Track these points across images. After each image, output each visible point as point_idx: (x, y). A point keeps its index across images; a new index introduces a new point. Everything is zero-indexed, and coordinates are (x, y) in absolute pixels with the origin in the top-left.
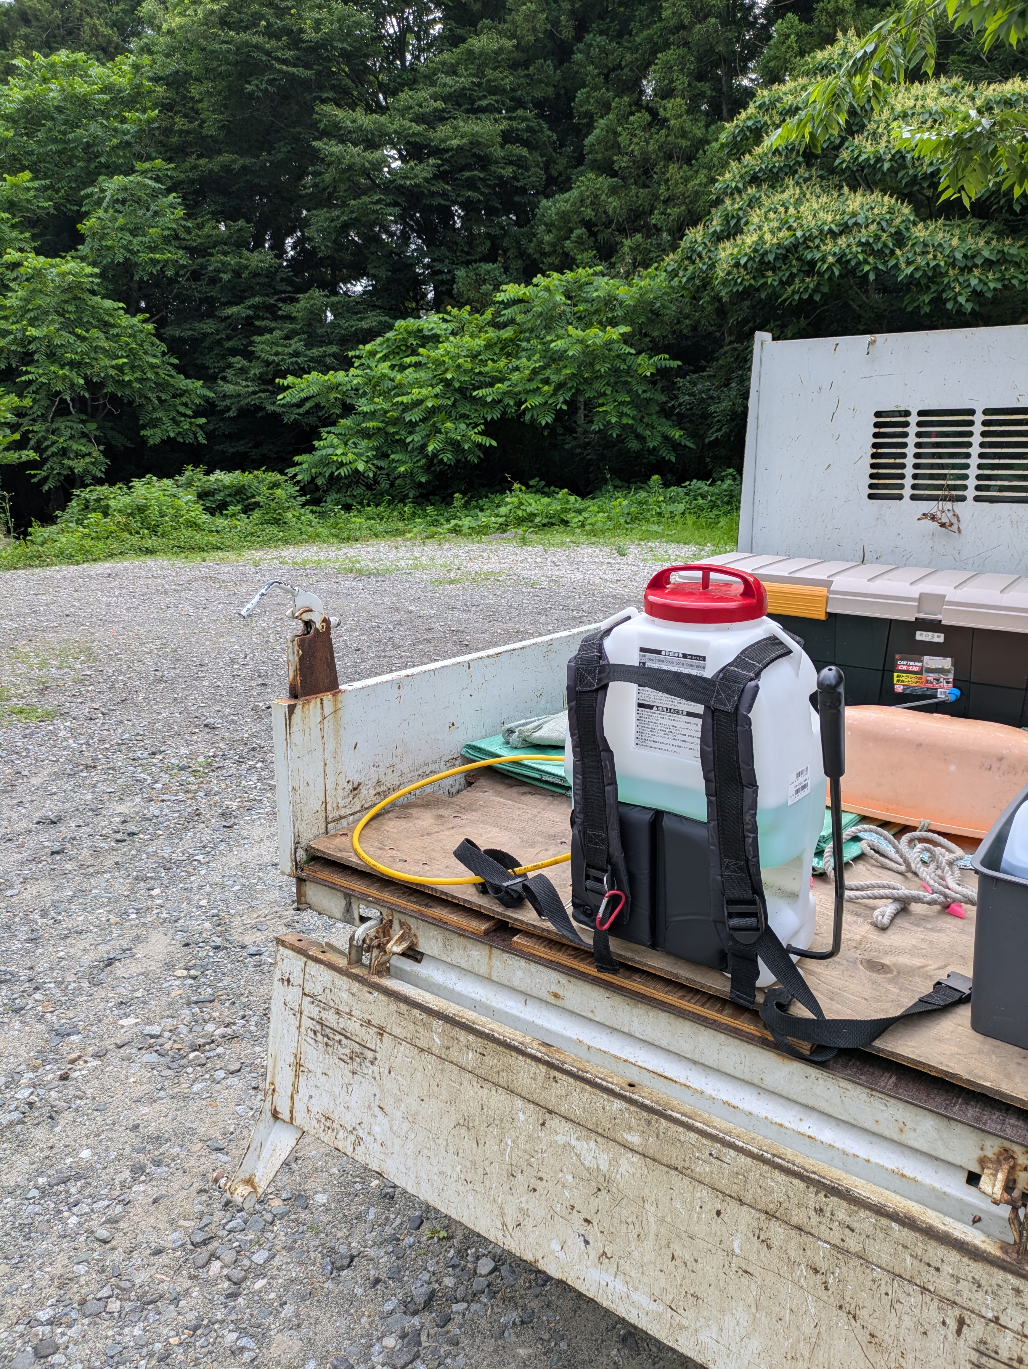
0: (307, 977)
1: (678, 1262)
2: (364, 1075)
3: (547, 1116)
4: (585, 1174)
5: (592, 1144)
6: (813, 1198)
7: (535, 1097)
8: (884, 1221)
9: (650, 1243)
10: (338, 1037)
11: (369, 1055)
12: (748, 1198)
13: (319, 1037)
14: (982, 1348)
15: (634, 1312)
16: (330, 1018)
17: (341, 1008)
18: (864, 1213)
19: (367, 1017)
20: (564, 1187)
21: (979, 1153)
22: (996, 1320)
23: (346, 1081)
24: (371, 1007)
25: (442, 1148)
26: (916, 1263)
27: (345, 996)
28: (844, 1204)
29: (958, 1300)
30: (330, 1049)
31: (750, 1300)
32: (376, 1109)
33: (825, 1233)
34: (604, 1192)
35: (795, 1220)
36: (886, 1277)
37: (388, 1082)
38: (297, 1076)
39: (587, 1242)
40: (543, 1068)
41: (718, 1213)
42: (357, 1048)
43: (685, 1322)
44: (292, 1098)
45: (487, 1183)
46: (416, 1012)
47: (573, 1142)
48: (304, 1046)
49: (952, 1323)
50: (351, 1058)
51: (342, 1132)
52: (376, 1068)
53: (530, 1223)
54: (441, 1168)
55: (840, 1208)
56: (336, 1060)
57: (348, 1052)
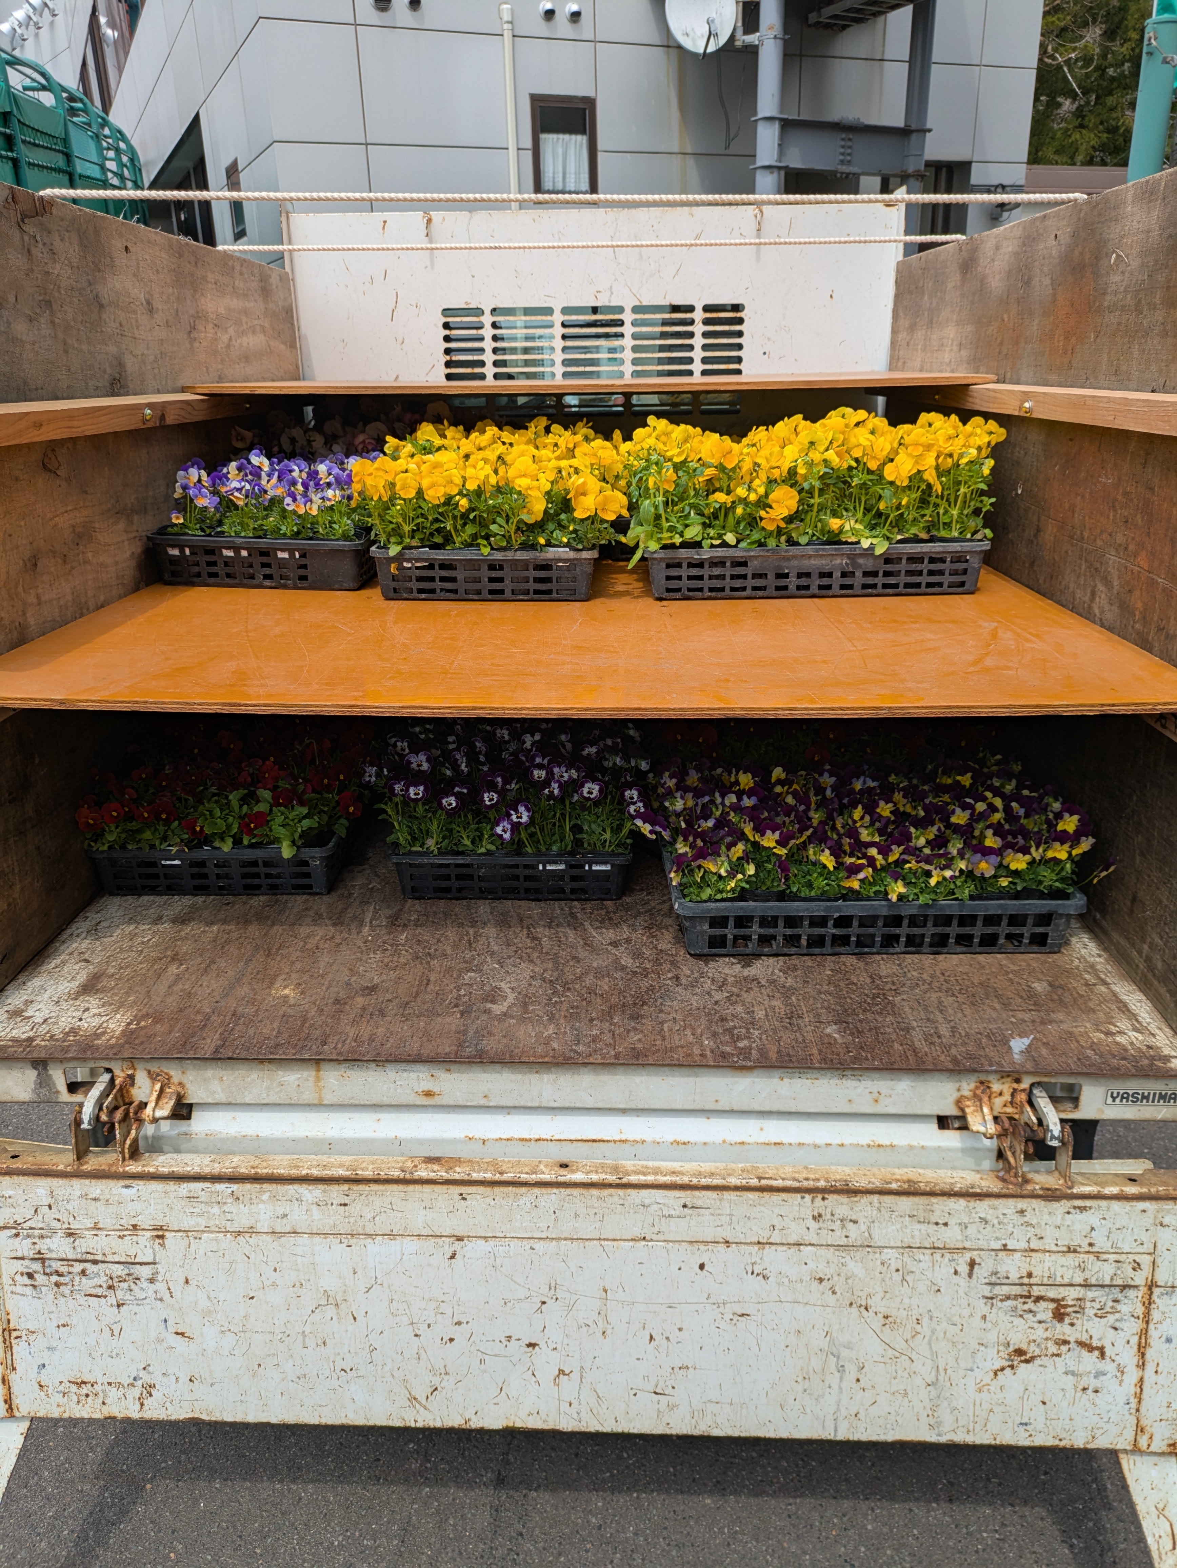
1: (658, 1340)
2: (139, 1302)
3: (458, 1245)
4: (522, 1293)
5: (527, 1254)
6: (810, 1207)
7: (434, 1229)
8: (888, 1200)
9: (617, 1335)
10: (78, 1267)
11: (145, 1272)
12: (736, 1236)
13: (40, 1279)
14: (994, 1279)
15: (610, 1417)
16: (60, 1246)
17: (75, 1225)
18: (865, 1200)
19: (127, 1222)
20: (494, 1319)
23: (106, 1320)
24: (138, 1206)
25: (298, 1346)
26: (923, 1227)
27: (80, 1206)
28: (844, 1199)
29: (968, 1245)
30: (65, 1290)
31: (751, 1342)
32: (172, 1339)
33: (826, 1237)
34: (551, 1303)
35: (792, 1238)
36: (895, 1254)
37: (187, 1297)
38: (8, 1348)
40: (442, 1190)
41: (702, 1267)
42: (119, 1270)
43: (675, 1401)
44: (4, 1380)
45: (379, 1361)
46: (219, 1187)
47: (500, 1262)
48: (12, 1302)
49: (964, 1269)
50: (110, 1287)
51: (113, 1392)
52: (160, 1286)
53: (448, 1383)
54: (299, 1372)
55: (839, 1205)
56: (82, 1300)
57: (103, 1280)
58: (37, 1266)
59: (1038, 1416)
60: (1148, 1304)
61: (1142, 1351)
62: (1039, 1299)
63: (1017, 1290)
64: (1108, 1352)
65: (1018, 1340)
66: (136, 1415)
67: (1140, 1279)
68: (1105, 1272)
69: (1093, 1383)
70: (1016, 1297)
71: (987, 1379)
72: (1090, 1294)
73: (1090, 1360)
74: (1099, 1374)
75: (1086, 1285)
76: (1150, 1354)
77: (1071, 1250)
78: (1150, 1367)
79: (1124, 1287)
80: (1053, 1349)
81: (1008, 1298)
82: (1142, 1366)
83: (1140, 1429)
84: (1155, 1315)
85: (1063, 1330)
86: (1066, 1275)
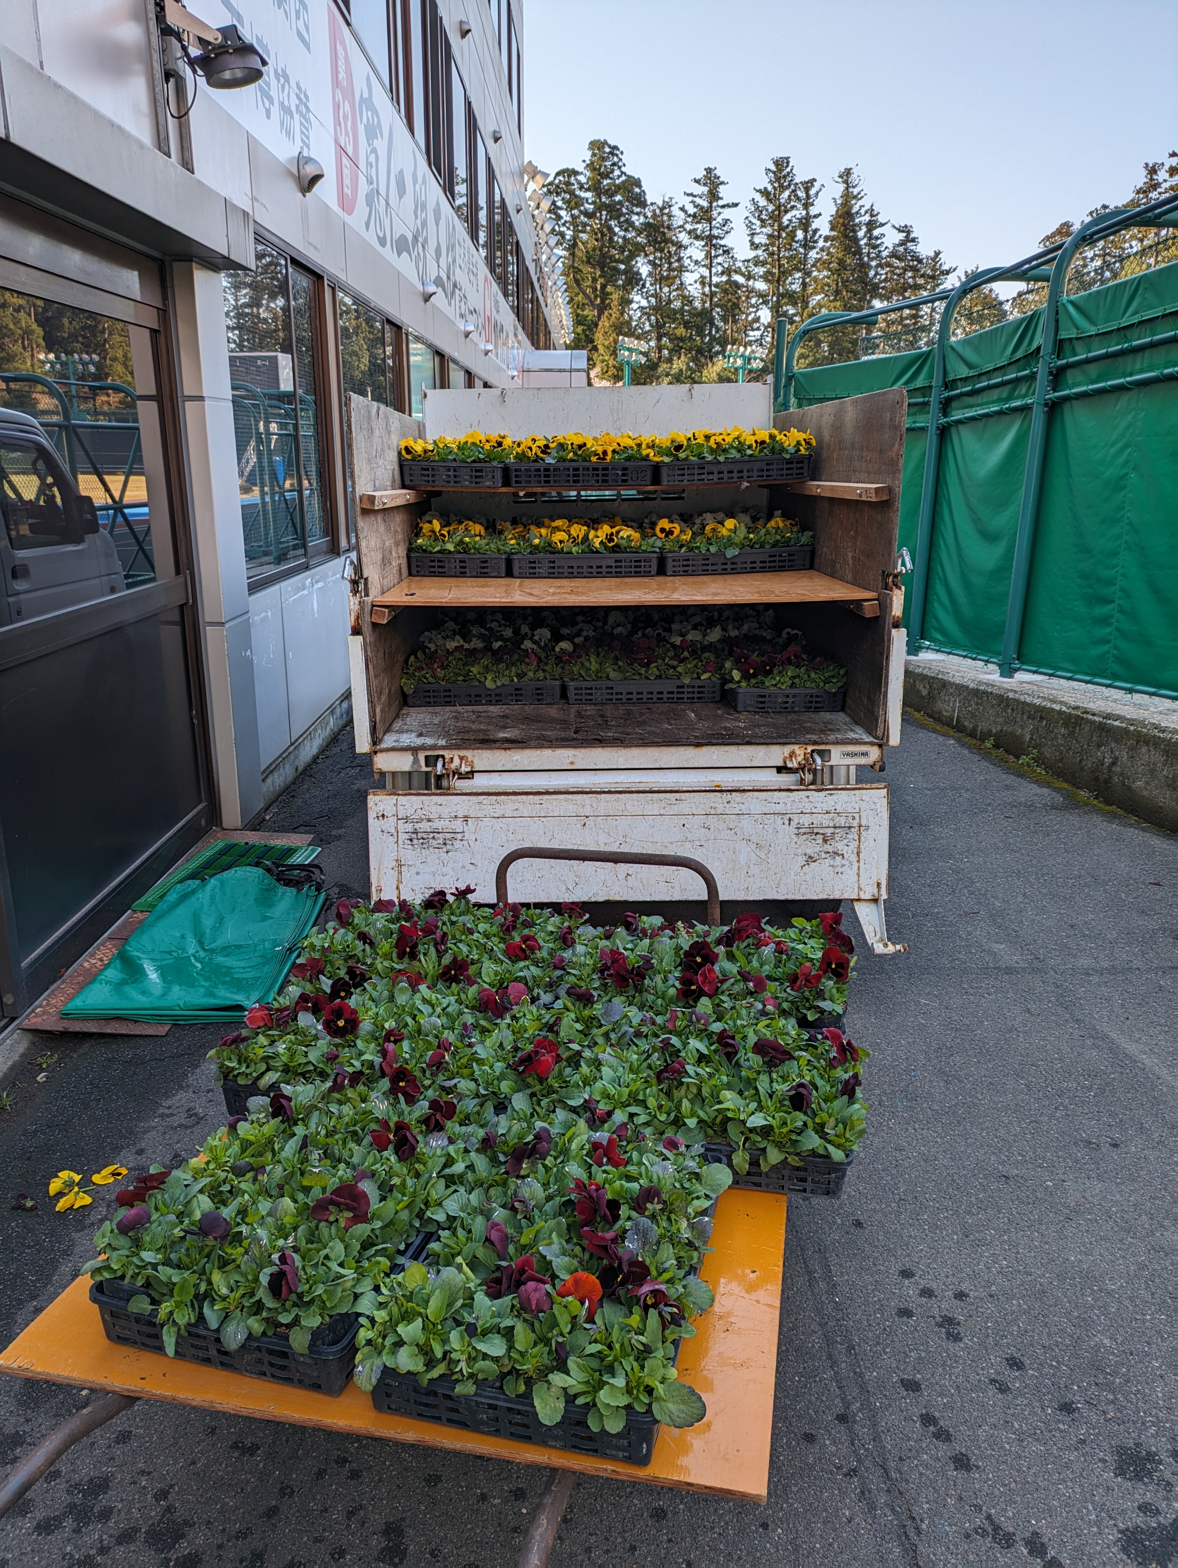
0: (399, 807)
2: (456, 850)
3: (587, 819)
4: (612, 840)
5: (614, 822)
6: (725, 797)
7: (579, 813)
8: (756, 794)
10: (431, 835)
11: (459, 836)
12: (697, 812)
14: (799, 826)
15: (649, 894)
16: (424, 826)
17: (431, 817)
18: (746, 794)
19: (453, 814)
21: (782, 756)
22: (802, 813)
23: (443, 857)
24: (458, 807)
26: (770, 805)
27: (434, 808)
28: (739, 794)
29: (788, 812)
30: (425, 846)
32: (469, 866)
33: (733, 810)
35: (719, 811)
36: (760, 816)
37: (476, 846)
38: (400, 873)
39: (618, 874)
41: (684, 825)
42: (448, 836)
43: (675, 885)
44: (398, 888)
45: (554, 872)
46: (491, 797)
47: (603, 826)
48: (402, 852)
49: (787, 822)
50: (444, 844)
52: (465, 842)
53: (583, 881)
54: (521, 878)
55: (738, 797)
56: (432, 850)
57: (441, 841)
58: (414, 836)
59: (820, 886)
60: (859, 834)
61: (858, 853)
62: (817, 834)
63: (808, 830)
64: (845, 856)
65: (809, 852)
67: (855, 823)
68: (841, 821)
69: (841, 870)
70: (808, 833)
71: (799, 870)
72: (837, 831)
73: (838, 861)
74: (843, 866)
75: (835, 827)
76: (861, 855)
77: (828, 812)
78: (862, 861)
79: (850, 827)
80: (824, 856)
81: (805, 834)
82: (858, 861)
83: (860, 889)
84: (863, 839)
85: (827, 847)
86: (826, 823)
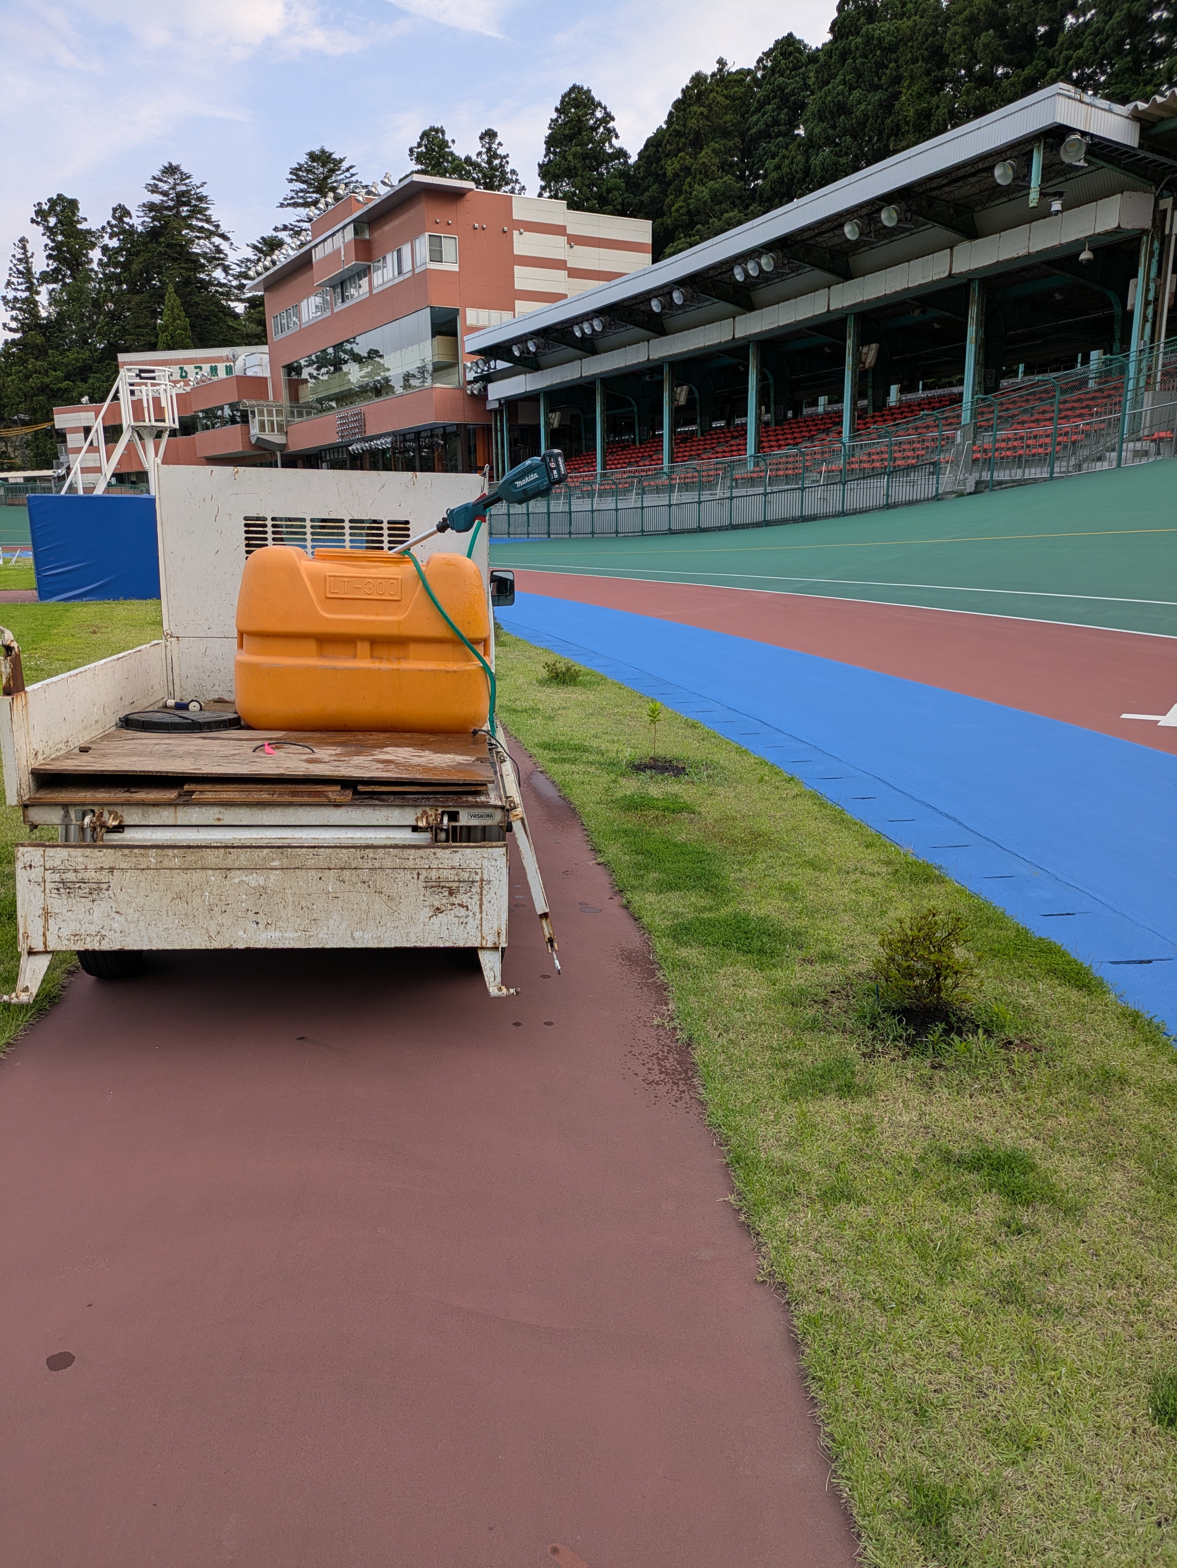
0: (46, 859)
1: (305, 909)
2: (101, 900)
3: (228, 872)
4: (252, 891)
5: (254, 875)
6: (359, 853)
7: (220, 866)
8: (387, 850)
9: (289, 908)
10: (78, 885)
11: (105, 886)
12: (332, 866)
13: (62, 890)
14: (426, 880)
15: (287, 942)
16: (71, 876)
17: (78, 867)
18: (379, 850)
19: (99, 866)
20: (242, 902)
21: (415, 816)
22: (429, 868)
23: (88, 908)
24: (103, 859)
25: (165, 916)
26: (400, 860)
27: (80, 860)
28: (371, 850)
29: (416, 867)
30: (72, 895)
31: (340, 908)
32: (114, 915)
33: (366, 865)
34: (264, 895)
35: (353, 866)
36: (391, 871)
37: (121, 896)
38: (46, 920)
39: (257, 923)
40: (222, 850)
41: (320, 878)
42: (94, 886)
43: (312, 934)
44: (44, 935)
45: (197, 921)
46: (136, 851)
47: (244, 879)
48: (49, 901)
49: (415, 876)
50: (90, 893)
51: (88, 939)
52: (110, 892)
53: (224, 929)
54: (165, 927)
55: (370, 853)
56: (78, 899)
57: (87, 891)
58: (61, 885)
59: (445, 934)
60: (481, 888)
61: (481, 905)
62: (443, 887)
63: (434, 884)
64: (470, 907)
65: (437, 904)
66: (97, 948)
67: (478, 878)
68: (465, 876)
69: (466, 920)
70: (435, 887)
71: (427, 920)
72: (461, 885)
73: (463, 912)
74: (467, 916)
75: (459, 881)
76: (484, 907)
77: (453, 868)
78: (484, 913)
79: (473, 882)
80: (450, 907)
81: (432, 887)
82: (481, 912)
84: (484, 892)
85: (453, 900)
86: (452, 877)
════
> **What you are asked to do**: Copy the material above word for word, from its first line up to and including the line with "8: (884, 1221)", and leave the pictures out of your copy.

> **Answer section**:
Track these points across images. After each image, output each visible point as point_idx: (x, y). A point keeps its index across images; a new index introduces a new point. Everything is zero-indexed, and coordinates are (x, y) in absolute pixels with the origin in the top-left.
0: (307, 977)
1: (678, 1262)
2: (364, 1075)
3: (547, 1116)
4: (585, 1174)
5: (592, 1144)
6: (813, 1198)
7: (535, 1097)
8: (884, 1221)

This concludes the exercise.